Blocking Transferability of Adversarial Examples in Black-Box Learning Systems

TL;DR

This paper introduces a training method that enhances black-box ML systems' robustness by classifying highly perturbed inputs as 'invalid', thereby blocking the transferability of adversarial examples and improving security.

Contribution

The paper proposes a novel training approach that adds a NULL class to reject adversarial inputs, effectively preventing transferability in black-box ML systems.

Findings

The method significantly reduces adversarial transferability.

The classifier maintains high accuracy on clean data.

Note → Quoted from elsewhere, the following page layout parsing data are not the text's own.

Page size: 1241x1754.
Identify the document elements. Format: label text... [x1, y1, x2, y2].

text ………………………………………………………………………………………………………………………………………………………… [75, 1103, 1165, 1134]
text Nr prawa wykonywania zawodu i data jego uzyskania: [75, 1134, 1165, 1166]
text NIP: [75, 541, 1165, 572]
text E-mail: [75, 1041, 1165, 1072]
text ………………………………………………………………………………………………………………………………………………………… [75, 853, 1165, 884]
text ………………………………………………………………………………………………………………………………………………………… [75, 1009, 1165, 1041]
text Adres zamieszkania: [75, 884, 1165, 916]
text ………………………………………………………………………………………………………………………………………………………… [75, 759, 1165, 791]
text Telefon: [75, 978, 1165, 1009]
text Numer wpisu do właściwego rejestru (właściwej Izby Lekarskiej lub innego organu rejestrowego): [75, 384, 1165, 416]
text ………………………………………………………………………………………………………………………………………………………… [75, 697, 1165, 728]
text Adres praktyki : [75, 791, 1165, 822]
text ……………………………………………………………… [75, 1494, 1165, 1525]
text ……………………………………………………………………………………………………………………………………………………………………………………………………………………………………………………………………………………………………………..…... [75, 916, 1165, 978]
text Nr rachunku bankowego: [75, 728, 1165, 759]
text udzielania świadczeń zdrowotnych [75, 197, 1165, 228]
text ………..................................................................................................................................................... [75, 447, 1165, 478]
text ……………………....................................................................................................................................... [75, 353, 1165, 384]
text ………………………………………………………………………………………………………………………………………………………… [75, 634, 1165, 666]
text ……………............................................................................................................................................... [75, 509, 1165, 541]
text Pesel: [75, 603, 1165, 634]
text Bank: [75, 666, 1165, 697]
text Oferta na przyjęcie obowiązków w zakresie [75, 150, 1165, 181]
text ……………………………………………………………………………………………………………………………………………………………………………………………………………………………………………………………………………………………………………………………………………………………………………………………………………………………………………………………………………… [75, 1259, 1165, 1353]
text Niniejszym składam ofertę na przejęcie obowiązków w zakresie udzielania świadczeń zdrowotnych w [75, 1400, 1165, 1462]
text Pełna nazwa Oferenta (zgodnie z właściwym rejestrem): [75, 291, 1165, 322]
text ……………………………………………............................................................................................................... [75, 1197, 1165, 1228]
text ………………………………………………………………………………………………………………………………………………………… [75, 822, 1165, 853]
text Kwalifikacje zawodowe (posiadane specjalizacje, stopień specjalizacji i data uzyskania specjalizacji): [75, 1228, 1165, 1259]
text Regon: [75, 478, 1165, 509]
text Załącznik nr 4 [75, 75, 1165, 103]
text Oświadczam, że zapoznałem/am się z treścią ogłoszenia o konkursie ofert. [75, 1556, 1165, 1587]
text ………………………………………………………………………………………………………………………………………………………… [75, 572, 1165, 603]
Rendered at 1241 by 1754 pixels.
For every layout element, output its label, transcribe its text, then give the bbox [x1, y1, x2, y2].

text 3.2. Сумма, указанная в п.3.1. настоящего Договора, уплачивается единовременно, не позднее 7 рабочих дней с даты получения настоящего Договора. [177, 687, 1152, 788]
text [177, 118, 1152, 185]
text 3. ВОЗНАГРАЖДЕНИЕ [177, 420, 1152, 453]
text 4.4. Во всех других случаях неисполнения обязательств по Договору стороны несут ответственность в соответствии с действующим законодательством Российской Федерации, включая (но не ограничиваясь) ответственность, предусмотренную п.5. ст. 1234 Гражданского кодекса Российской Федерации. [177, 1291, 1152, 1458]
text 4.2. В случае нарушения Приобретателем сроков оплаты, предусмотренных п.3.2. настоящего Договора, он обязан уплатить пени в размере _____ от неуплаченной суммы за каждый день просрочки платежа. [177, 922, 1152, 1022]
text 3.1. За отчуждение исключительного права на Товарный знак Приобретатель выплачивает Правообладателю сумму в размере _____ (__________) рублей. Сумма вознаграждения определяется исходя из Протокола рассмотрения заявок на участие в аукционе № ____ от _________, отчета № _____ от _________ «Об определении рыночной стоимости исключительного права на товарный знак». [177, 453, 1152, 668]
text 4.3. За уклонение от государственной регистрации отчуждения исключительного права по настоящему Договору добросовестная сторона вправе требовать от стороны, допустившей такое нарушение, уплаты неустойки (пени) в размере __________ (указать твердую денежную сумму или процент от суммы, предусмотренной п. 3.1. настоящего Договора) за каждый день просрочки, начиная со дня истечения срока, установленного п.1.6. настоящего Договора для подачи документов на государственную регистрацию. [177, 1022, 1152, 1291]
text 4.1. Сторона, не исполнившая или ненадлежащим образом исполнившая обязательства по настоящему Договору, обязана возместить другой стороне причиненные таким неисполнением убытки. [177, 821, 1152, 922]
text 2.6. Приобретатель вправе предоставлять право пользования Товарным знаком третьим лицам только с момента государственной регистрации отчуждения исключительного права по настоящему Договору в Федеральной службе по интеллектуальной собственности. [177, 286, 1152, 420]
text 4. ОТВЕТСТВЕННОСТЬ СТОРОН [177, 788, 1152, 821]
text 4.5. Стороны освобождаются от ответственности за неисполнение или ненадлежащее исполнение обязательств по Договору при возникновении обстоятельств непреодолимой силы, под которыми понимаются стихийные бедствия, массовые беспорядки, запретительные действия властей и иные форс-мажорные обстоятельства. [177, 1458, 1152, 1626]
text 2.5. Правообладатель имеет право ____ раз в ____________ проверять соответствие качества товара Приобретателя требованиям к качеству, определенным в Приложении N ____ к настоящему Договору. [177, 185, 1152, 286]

Effective against various attack strategies.

Abstract

Advances in Machine Learning (ML) have led to its adoption as an integral component in many applications, including banking, medical diagnosis, and driverless cars. To further broaden the use of ML models, cloud-based services offered by Microsoft, Amazon, Google, and others have developed ML-as-a-service tools as black-box systems. However, ML classifiers are vulnerable to adversarial examples: inputs that are maliciously modified can cause the classifier to provide adversary-desired outputs. Moreover, it is known that adversarial examples generated on one classifier are likely to cause another classifier to make the same mistake, even if the classifiers have different architectures or are trained on disjoint datasets. This property, which is known as transferability, opens up the possibility of attacking black-box systems by generating adversarial examples on a substitute classifier and transferring the examples to the target classifier. Therefore, the key to protect black-box learning systems against the adversarial examples is to block their transferability. To this end, we propose a training method that, as the input is more perturbed, the classifier smoothly outputs lower confidence on the original label and instead predicts that the input is "invalid". In essence, we augment the output class set with a NULL label and train the classifier to reject the adversarial examples by classifying them as NULL. In experiments, we apply a wide range of attacks based on adversarial examples on the black-box systems. We show that a classifier trained with the proposed method effectively resists against the adversarial examples, while maintaining the accuracy on clean data.